Ruben Smit bracht samen met Mark Verkerk in 2013 een fantastische filmische ode aan het gebied, waarin het zich leek te kunnen meten met de grote natuurgebieden van de wereld. De Oostvaardersplassen werden geprezen als een geslaagd voorbeeld van rewilding en modern natuurontwikkeling. Je hoefde niet meer naar Afrika om de grootsheid en biomassaliteit van de wilde natuur te ondergaan, je kon het zien uit het raampje van de trein van Lelystad naar Almere.
Maar allengs zijn de Oostvaardersplassen van een bejubeld voorbeeld van nieuwe natuur tot een probleem geworden. Uitgemergelde dieren, opstootjes bij de hekken, actievoerende BN’ers, bedreigde boswachters, illegaal bijvoederen, giftige en vaak onbetamelijke discussies op de sociale media.
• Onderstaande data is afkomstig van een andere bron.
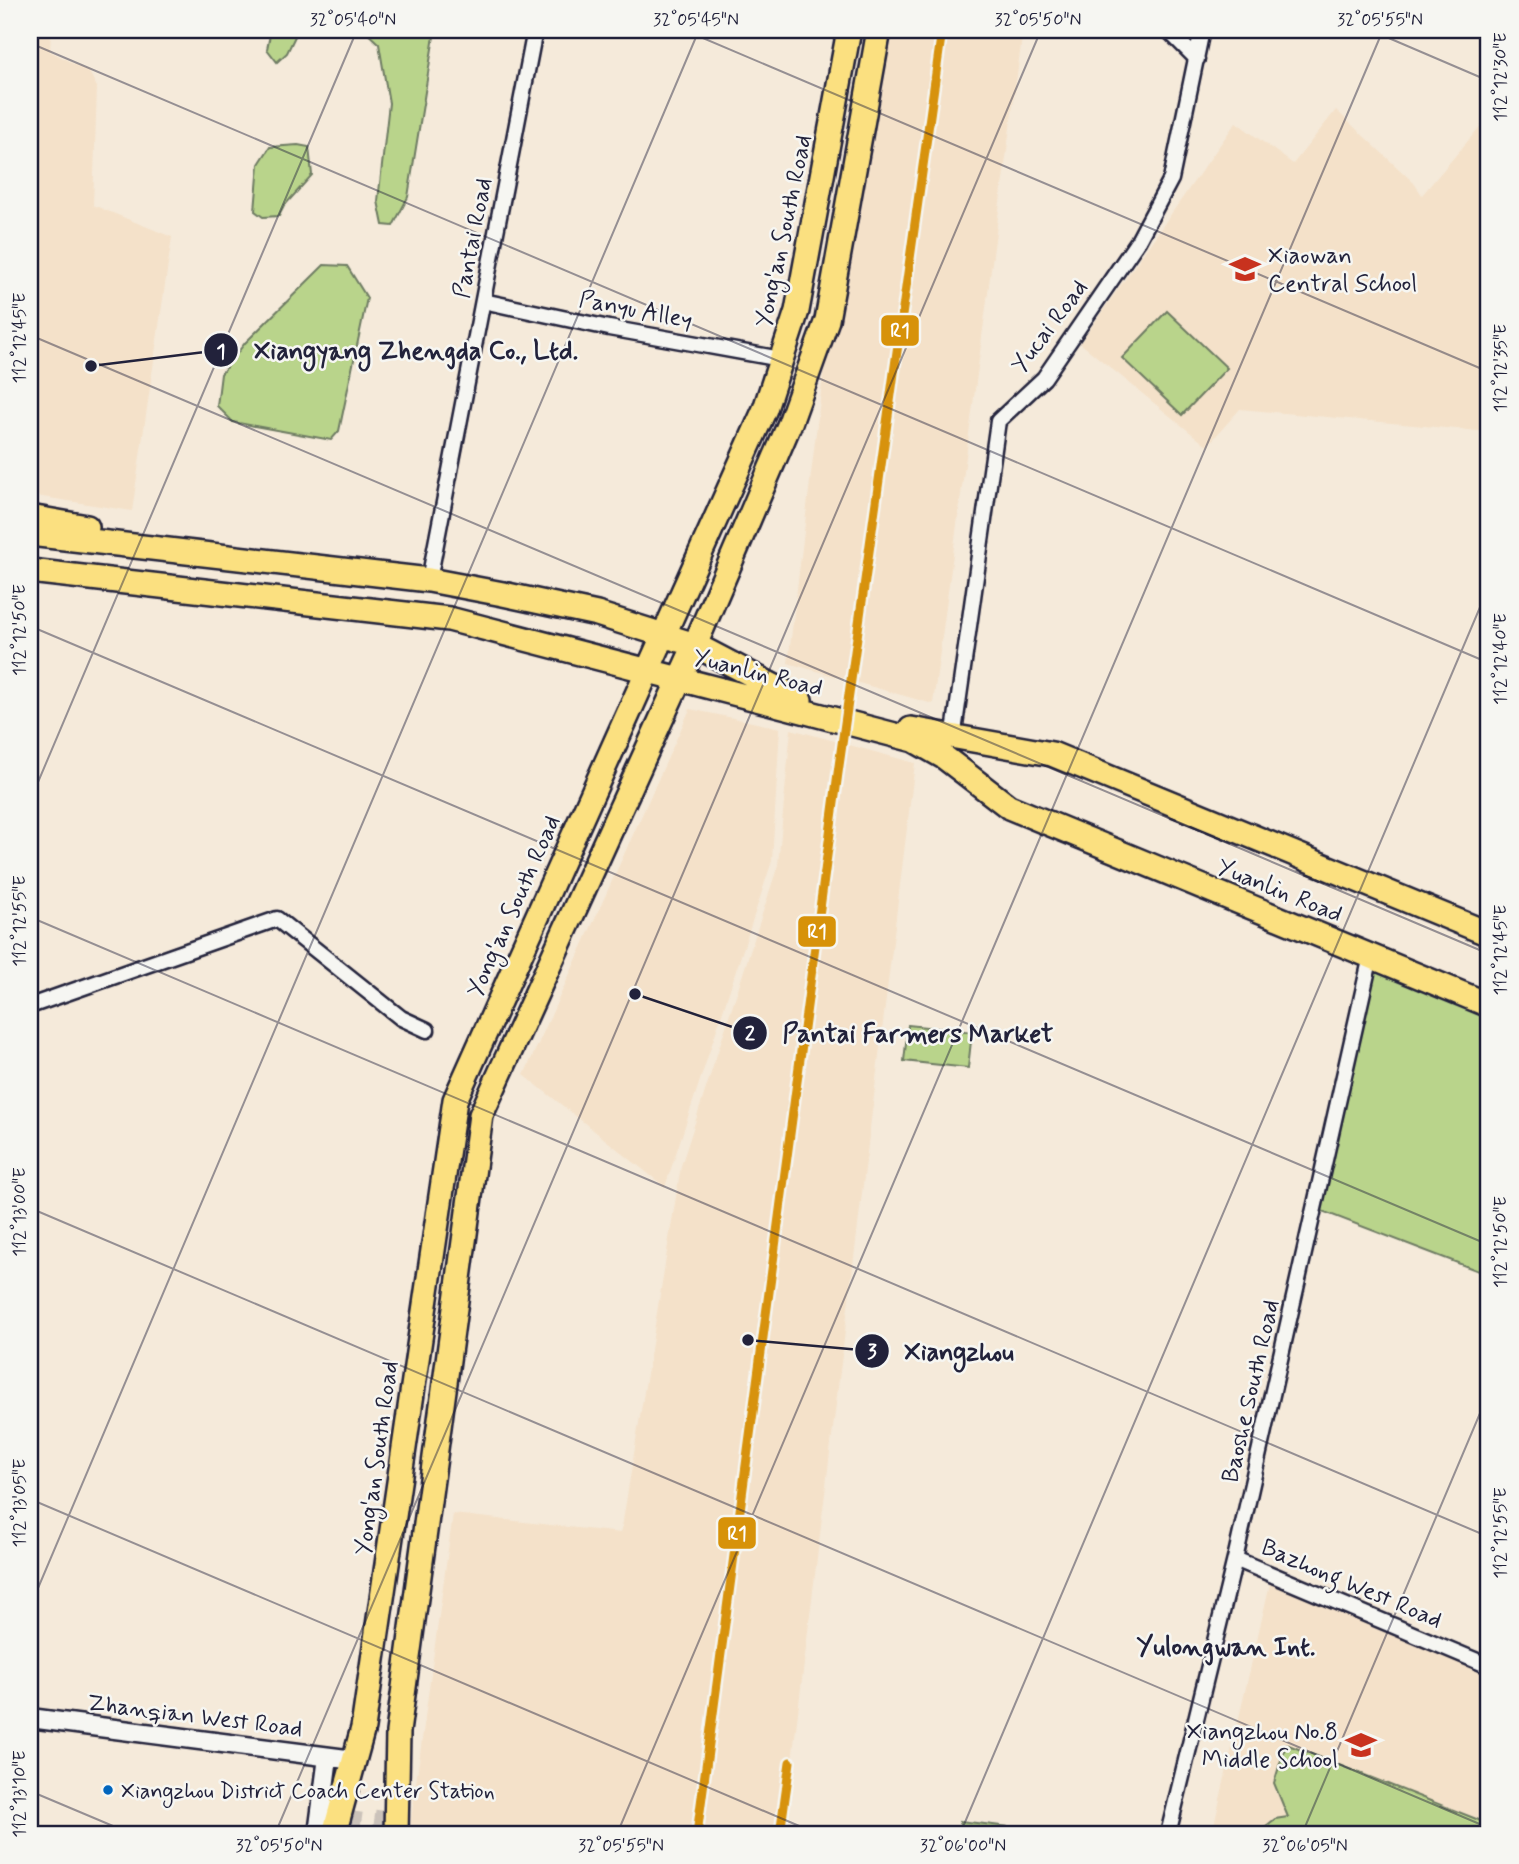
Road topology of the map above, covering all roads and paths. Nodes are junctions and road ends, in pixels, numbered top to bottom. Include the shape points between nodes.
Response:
1 (535, 30) edge
2 (849, 30) edge
3 (879, 30) edge
4 (1168, 30) edge
5 (1202, 30) edge
6 (1197, 59) junction
7 (483, 301) junction
8 (781, 359) junction
9 (30, 517) edge
10 (30, 534) edge
11 (135, 546) junction
12 (30, 571) edge
13 (429, 580) junction
14 (127, 583) junction
15 (30, 588) edge
16 (665, 635) junction
17 (695, 645) junction
18 (648, 669) junction
19 (678, 679) junction
20 (953, 739) junction
21 (1489, 933) edge
22 (1371, 956) junction
23 (1489, 1005) edge
24 (30, 1006) edge
25 (427, 1030) dead end
26 (1235, 1559) junction
27 (1489, 1665) edge
28 (30, 1718) edge
29 (363, 1728) junction
30 (398, 1732) junction
31 (328, 1757) junction
32 (354, 1760) junction
33 (352, 1807) tunnel mouth
34 (387, 1811) tunnel mouth
35 (318, 1834) edge
36 (334, 1834) edge
37 (396, 1834) tunnel mouth
38 (1168, 1834) edge

1 - 7 street, Pantai Road
2 - 8 main road, Yong'an South Road via 797,311
3 - 17 main road via 827,320 790,423
4 - 6 street
5 - 6 street, Yucai Road
6 - 20 street, Yucai Road via 1171,179 1139,241 1044,378 998,421
7 - 8 street, Panyu Alley
7 - 13 street, Pantai Road
8 - 16 main road, Yong'an South Road via 765,409
9 - 11 main road, Yuanlin Road via 74,524
10 - 11 main road, Yuanlin Road
11 - 13 main road, Yuanlin Road
12 - 14 main road, Yuanlin Road
13 - 16 main road, Yuanlin Road via 597,614
14 - 15 main road, Yuanlin Road via 106,590
14 - 18 main road, Yuanlin Road via 449,619
16 - 17 main road, Yuanlin Road
16 - 18 main road, Yong'an South Road
17 - 19 main road
17 - 20 main road, Yuanlin Road via 796,699
18 - 19 main road, Yuanlin Road
18 - 29 main road, Yong'an South Road via 455,1100
19 - 22 main road, Yuanlin Road via 914,740 1009,807
19 - 30 main road via 481,1115
20 - 21 main road, Yuanlin Road via 1052,754
22 - 23 main road, Yuanlin Road
22 - 26 street, Baoshe South Road
24 - 25 street via 277,919 400,1017
26 - 27 street, Bazhong West Road
26 - 38 street, Baoshe South Road
28 - 31 street, Zhanqian West Road
29 - 32 main road, Yong'an South Road
29 - 33 main road
30 - 34 main road
30 - 37 main road
31 - 32 street, Zhanqian West Road
31 - 35 street
32 - 36 main road, Yong'an South Road

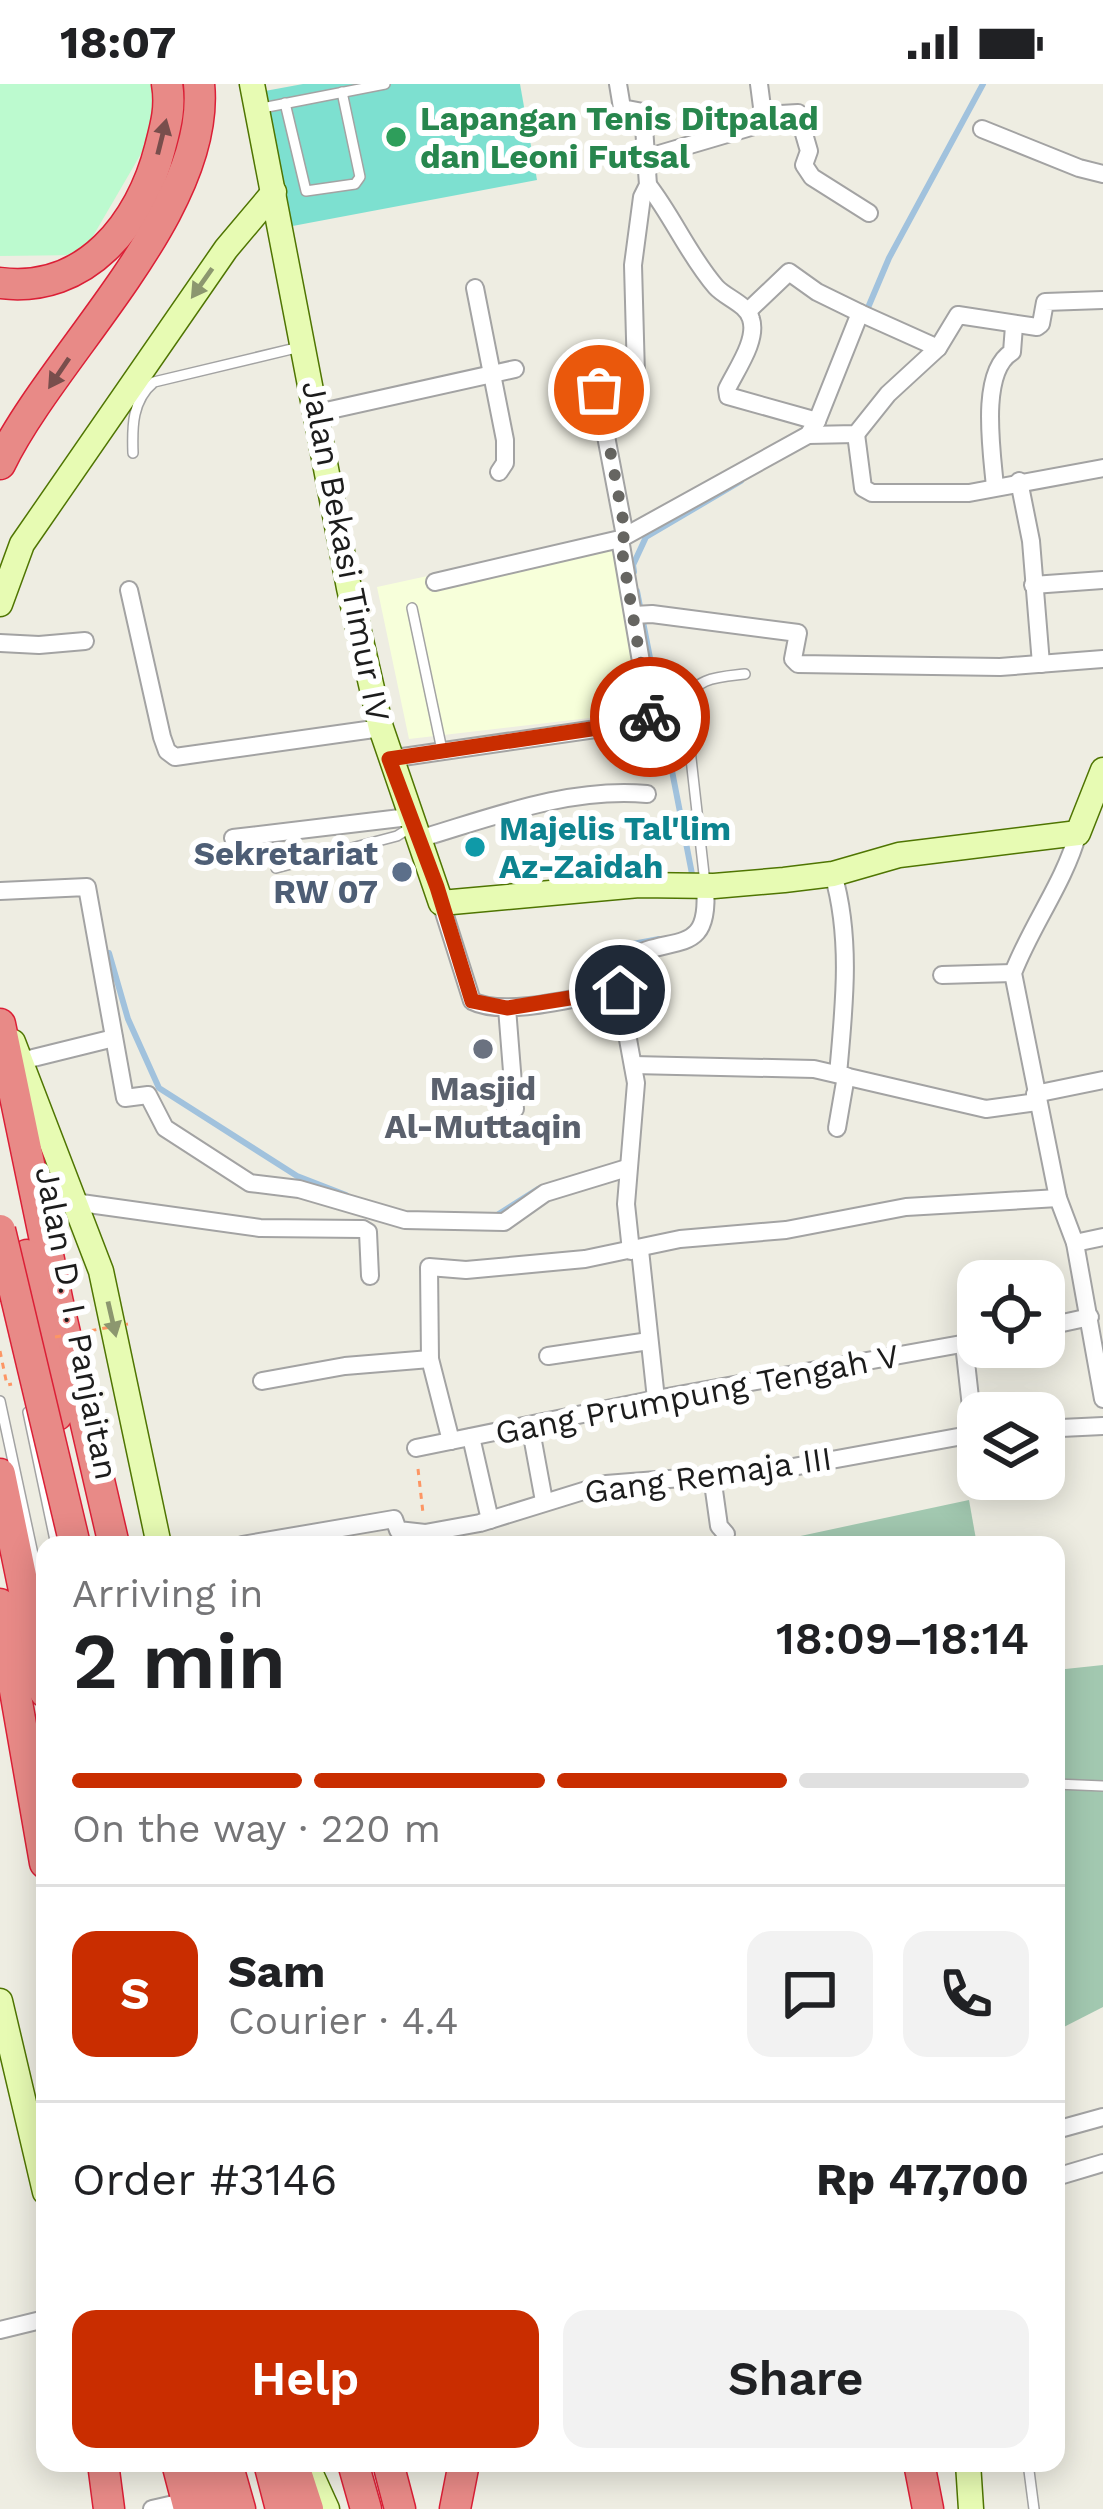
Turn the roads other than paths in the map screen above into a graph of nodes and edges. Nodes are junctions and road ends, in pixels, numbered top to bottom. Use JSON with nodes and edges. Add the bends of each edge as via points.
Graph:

Wat ging er mis?
De Oostvaardersplasen, die zich over zo’n zestig vierkante kilometer uitstrekken, zijn gebouwd op een idee, op een vooronderstelling hoe natuur zich op grote schaal spontaan ontwikkelt. Toen na de inpoldering van Zuidelijk Flevoland in 1968 het laagste punt volliep met water en er zich spontaan een moeras ontwikkelde waar zich veel bijzondere vogels verzamelden, werd besloten er een natuurgebied van te maken.
Frans Vera, die werkzaam was bij Staatsbosbeheer, opperde in 1979 in het blad Natuur en milieu het idee het gebied als een samenhangend ecosysteem te beheren, waarbij ganzen een hoofdrol werd toebedeeld. Als de dieren in de rui zijn, verschuilen ze zich in het moeras, dat ze door hun graasgedrag voor andere vogels toegankelijk maken. De grote grazers moeten het drogere grasland, waar de ganzen de rest van het jaar foerageren, mee helpen openhouden. Vanaf 1983 werden de eerste grote grazers in het gebied geïntroduceerd: 32 heckrunderen, achttien konikpaarden en veertig edelherten.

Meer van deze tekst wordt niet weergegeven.